Perhaps this Big East expansion talk is what Patterson said he knew that reporters didn't know back in August when asked about BYU's departure from the MWC to independence.

Patterson is 92-28 as a head coach. That's heady stuff.

Sometimes emotion can get to you and that may have been the case with Patterson Sept. 24 in a game against cross-town rival SMU.

In that game, Patterson made national headlines when it was revealed he screamed at team doctor Sam Haroldson, who held out running back Ed Wesley after the back got knocked unconscious and was dizzy.

"He had an unsteady gait and a few memory problems," Haroldson told the American Medical News.

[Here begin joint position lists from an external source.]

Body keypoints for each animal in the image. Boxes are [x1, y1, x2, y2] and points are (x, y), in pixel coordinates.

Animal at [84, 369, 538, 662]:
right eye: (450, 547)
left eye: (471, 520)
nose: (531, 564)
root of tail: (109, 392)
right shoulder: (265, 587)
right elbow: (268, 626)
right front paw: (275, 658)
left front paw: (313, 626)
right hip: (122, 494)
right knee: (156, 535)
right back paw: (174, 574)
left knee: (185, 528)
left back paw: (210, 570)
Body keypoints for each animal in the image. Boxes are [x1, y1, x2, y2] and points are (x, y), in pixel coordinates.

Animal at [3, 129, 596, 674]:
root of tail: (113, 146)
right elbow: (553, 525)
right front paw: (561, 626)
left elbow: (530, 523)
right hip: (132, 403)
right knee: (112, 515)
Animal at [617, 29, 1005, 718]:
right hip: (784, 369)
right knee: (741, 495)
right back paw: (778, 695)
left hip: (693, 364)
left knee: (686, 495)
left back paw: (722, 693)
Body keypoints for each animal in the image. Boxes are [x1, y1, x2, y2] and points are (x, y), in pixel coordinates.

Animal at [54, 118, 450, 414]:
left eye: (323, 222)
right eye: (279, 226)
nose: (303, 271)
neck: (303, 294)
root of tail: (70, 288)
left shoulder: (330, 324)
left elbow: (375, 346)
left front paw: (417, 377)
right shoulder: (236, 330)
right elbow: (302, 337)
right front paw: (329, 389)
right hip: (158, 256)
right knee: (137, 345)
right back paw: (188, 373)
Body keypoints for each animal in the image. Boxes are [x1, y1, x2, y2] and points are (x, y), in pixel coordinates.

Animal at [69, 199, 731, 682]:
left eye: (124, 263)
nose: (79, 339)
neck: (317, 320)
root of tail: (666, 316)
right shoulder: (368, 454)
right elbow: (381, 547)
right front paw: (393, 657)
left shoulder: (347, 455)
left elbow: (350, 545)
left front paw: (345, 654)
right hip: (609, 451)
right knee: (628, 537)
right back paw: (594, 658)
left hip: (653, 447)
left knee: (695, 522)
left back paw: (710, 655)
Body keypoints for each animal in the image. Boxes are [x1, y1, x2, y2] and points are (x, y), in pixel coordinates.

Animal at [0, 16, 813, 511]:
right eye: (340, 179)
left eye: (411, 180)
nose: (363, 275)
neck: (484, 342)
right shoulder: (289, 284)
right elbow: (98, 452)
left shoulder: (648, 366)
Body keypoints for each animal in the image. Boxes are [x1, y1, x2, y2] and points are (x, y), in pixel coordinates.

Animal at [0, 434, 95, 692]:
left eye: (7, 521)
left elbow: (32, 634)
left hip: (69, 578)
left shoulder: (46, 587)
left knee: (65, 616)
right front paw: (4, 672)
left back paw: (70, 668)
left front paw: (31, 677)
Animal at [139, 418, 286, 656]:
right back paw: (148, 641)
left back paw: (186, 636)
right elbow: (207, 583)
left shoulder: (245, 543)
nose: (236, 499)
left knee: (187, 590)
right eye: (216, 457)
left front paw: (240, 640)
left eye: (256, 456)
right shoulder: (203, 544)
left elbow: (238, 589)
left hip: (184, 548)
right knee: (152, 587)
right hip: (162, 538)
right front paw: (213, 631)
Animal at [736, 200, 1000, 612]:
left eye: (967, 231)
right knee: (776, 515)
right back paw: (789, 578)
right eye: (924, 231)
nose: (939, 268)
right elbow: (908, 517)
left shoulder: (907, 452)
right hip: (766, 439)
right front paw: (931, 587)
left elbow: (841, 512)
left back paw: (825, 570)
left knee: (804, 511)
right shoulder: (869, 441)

"Then five or six plays later, I literally was verbally accosted by the coach, screaming at me insanely at the top of his lungs that he doesn't think (Wesley) has a concussion and what right do I have to hold him out."

TCU beat SMU 41-24 and Haroldson and Patterson apologized to one another, citing a miscommunication in the heat of battle during a very emotional game.

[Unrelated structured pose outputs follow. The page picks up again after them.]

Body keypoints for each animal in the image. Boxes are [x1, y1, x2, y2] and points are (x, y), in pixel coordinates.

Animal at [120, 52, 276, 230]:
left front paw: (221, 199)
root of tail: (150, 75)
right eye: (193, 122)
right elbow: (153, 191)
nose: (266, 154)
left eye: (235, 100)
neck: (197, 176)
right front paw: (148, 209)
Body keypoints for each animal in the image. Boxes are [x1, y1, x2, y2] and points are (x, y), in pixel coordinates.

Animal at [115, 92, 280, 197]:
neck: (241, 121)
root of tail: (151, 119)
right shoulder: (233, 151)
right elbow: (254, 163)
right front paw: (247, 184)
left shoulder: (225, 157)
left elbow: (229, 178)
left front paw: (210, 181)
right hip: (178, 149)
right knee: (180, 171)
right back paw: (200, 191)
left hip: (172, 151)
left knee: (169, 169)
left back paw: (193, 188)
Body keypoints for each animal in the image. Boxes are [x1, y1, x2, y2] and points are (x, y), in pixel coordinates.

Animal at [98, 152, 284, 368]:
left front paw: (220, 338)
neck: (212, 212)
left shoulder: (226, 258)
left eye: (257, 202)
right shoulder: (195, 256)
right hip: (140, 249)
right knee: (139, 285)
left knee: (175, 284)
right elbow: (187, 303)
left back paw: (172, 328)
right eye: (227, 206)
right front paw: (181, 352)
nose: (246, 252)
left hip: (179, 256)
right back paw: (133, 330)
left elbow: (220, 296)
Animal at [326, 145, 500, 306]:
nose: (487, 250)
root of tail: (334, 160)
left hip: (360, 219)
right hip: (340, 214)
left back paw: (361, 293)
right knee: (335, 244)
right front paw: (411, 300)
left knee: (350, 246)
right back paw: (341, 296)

Patterson, and many of his peers, present interesting cases for a psychiatrist.

You have Bronco Mendenhall firing D-coordinator Jaimie Hill in October so he could better reach the soul of his team, yet football is the No. 5 priority for his program. You've got Kyle Whittingham kicking an onsides kick in a blowout against Wyoming several seasons ago to hold then-Cowboy coach Joe Glenn "accountable" for telling a student rally in Laramie his team would win.

You have Utah State's coach Gary Anderson working so hard and long before a game last month that he collapses and hurts his neck and head.

Patterson is equally engaged in a profession that regular folks simply can't relate to. It's not as if it's curing cancer, but in the realm they live in, it sort of is.

Leading 24-3 in a 31-3 win over BYU in Fort Worth Oct. 16, the Frogs faced a 4th-and-3 at BYU's 21 with just over four minutes to play. Rather than kick a field goal, Patterson opted to throw a 21-yard TD pass. Up 48-6 at UNLV with two minutes left last week, the Frogs took a knee three consecutive plays to run out the clock deep in UNLV territory. Said Patterson, "We didn't need to score any more points. I'm always going to do it (that way). We go about our business with class and always have and always will."

Patterson has generally done exactly that. He's pulled punches once games were in hand and did so against BYU in 2008 and 2009, a pattern he's done time and time again in the MWC.

On Saturday, two outstanding coaches will face one another in Patterson and Whittingham. They join Boise State's Chris Peterson as the unwashed who threaten to shake the elite blue bloods of college football and the BCS money horse they ride.

But I like coaches who live only for the moment — not rankings, not the national championship picture, fame or fortune. Patterson and Whittingham are these men. They are die-hard. If they lived in the days of Davy Crockett, they'd be coming home with musket on one shoulder, trap skins on the other.

It's a simple life, you shoot, you skin.

When asked about the BCS standings the week before they came out, Patterson put it this way: "Sometimes I think the whole ranking thing is like 'Days of our Lives.' These two people are going to have an affair with these so we can get everyone over here mad. Then we're going to flip-flop it so that everybody that watched the show isn't happy. It's become a drama deal. I'm going to let everybody else do it."

Thing is, with Patterson, I bet he's never seen a daytime soap.

It doesn't have enough pancake takedowns, red zone stands or crossing patterns.